| PROBLEM TO WORK ON |
Only one stretch of the data below is needed. Output the lines from the one with "left_mouse_down()" up to and including the one with "left_mouse_up()", exactly as they stand.

| PROVIDED MATERIAL |
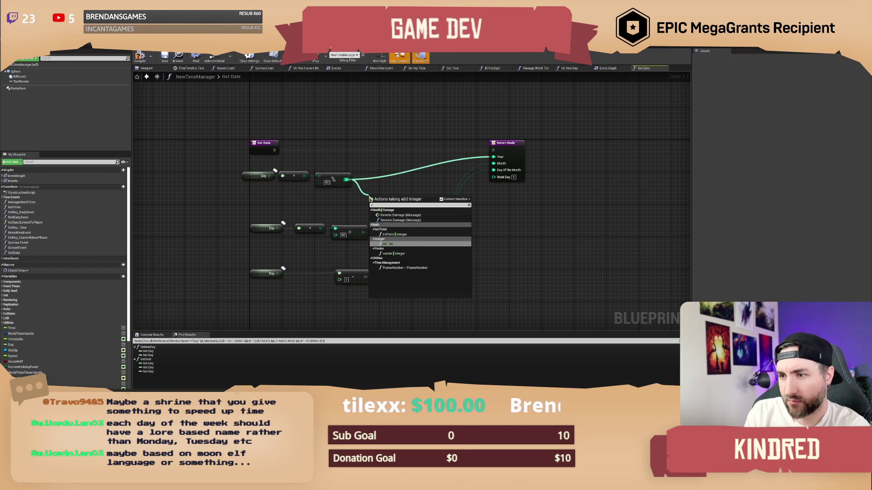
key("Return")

==

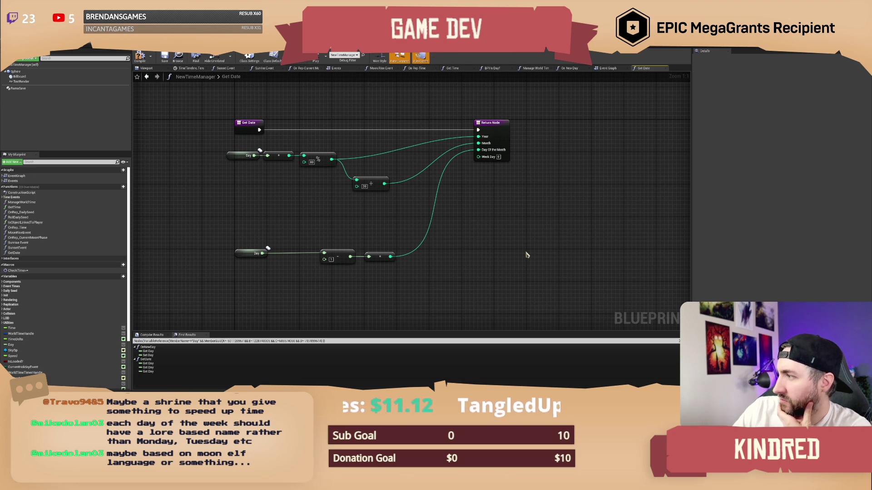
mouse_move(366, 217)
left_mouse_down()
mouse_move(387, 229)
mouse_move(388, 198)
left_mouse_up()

| OUTPUT FOR THIS TASK |
left_mouse_down()
mouse_move(387, 229)
mouse_move(388, 198)
left_mouse_up()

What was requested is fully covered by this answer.